Moskova’da İslami Bakış Açısıyla Modern Zorluklara Çözüm Arayışı
Diyanet İşleri Başkanı Safi Arpaguş, Moskova’da gerçekleştirilen “Küreselleşme Çağında Barış ve Güven: Modern Zorluklara İslami Bir Bakış” başlıklı 21. Uluslararası Müslüman Forumu’nun açılışında video mesaj ile konuştu. Arpaguş, günümüzde Müslümanların, yaşanabilir bir dünya oluşturma sorumluluğunun önemine dikkat çekti.
Başkan Arpaguş, dünyada milyonlarca bireyin savaş, terör ve sosyal kargaşa gibi sorunlarla mücadele ettiğini, aynı zamanda açlık ve yoksulluk içinde yaşam mücadelesi verdiğini belirtti. “Siyasi, ekonomik ve ahlaki sıkıntıların artık tüm insanlığı sardığı bir dönemdeyiz. Bu bağlamda, kutsal değerlere yapılan saldırıları özgürlük olarak yorumlayan ve dini yükümlülükleri kısıtlayan ideolojiler, insanlığın huzurunu tehdit eden sapkın düşünceler olarak gündeme gelmektedir. Diğer yandan, manevi ve ahlaki değerlerin korunması ile farklı topluluklar arasındaki güvenin tesisi de önemli bir sorun haline gelmiştir” dedi.
İslam Medeniyetinin Kalıcı Çözümler Üretme Kapasitesi
Diyanet İşleri Başkanı, belirlenen konunun güncelliğine vurgu yaparak, “Teknolojik ilerlemelerin negatif yansımaları küresel bir tehdit halini almıştır. Dünya, barış ve huzur arayışı içindedir ve bu arayışa cevap vermek, Müslümanların üstlendiği tarihi bir sorumluluktur. Zengin kültürel geçmişe sahip İslam dünyası, modern zamanların zorluklarına kalıcı çözümler sunacak yetkinliğe sahiptir” şeklinde konuştu.
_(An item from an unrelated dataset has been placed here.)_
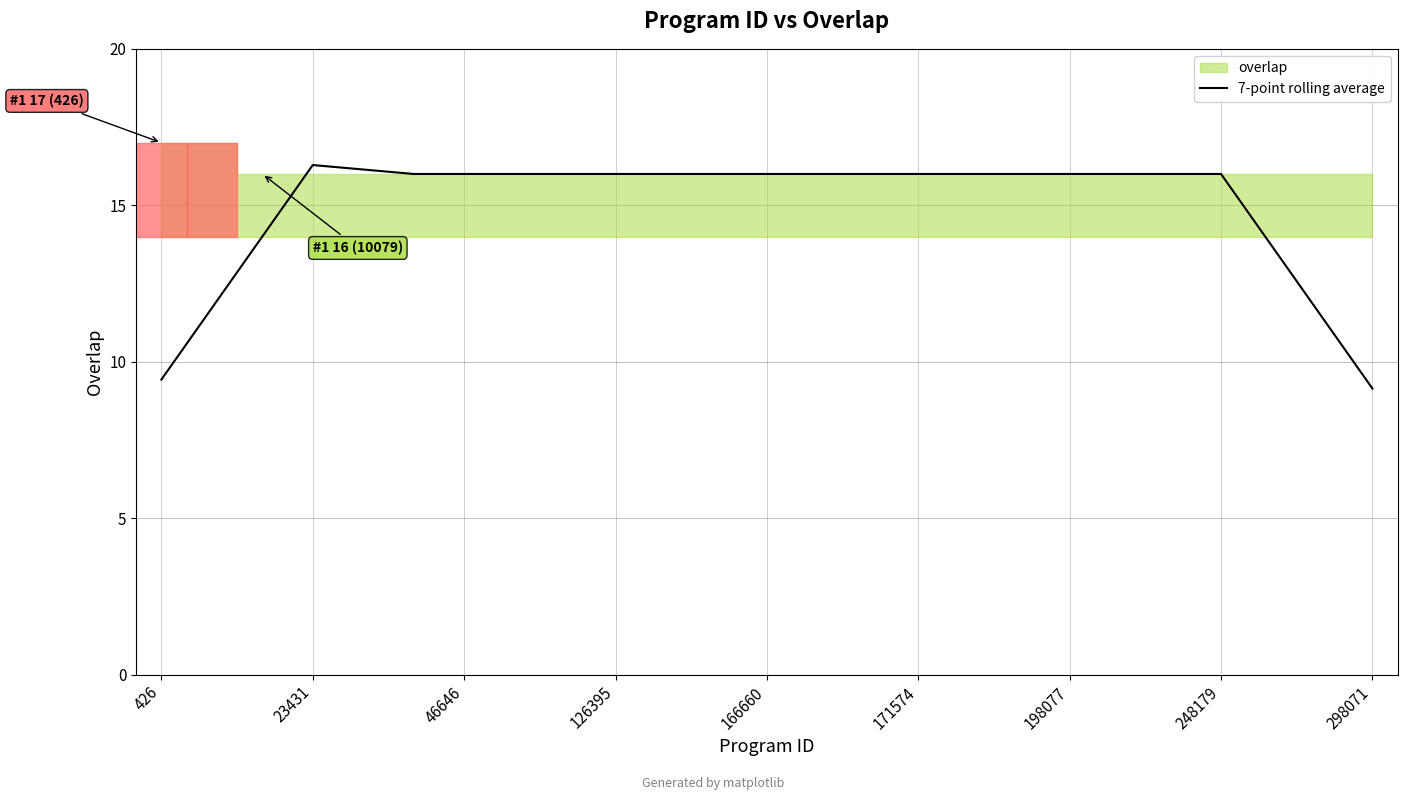

True or false: 7-point rolling average has a value of 16.0 at 198077.

True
Aile Kurumunun Önemi ve Tehditler
Başkan Arpaguş, aile yapısının insan onurunu ve nesli korumadaki temel rolüne dikkat çekerken, “Aile bir öğretim müessesesidir ve bireysel ile toplumsal huzurun sağlanması, sağlam temellere dayalı bir aile ile mümkün olacaktır. Ancak günümüzde aile müessesesi ciddi tehditlerle karşı karşıyadır. Bu yüzden aileyi tehdit eden anlayışlara karşı sorumluluk sahibi bir duruş sergilemek zorundayız” şeklinde belirtti.
Hukuk ve Ahlak Üzerine Öneriler
Din ve kültür çeşitliliğine sahip toplumlarda, inançlara saygıyı artırmanın önemi üzerinde duran Arpaguş, “Devlet otoritesinin, hoşgörü ve birleştirici bir yaklaşım sergilemesi gerekir. Bu sayede bireyler arasındaki vatandaşlık bağları güçlenecek ve toplumsal huzur artırılacaktır. Farklılıkları bir zenginlik olarak gören bir hukukun inşası, bütün insanlık için faydalı bir adım olacaktır” ifadelerini kullandı.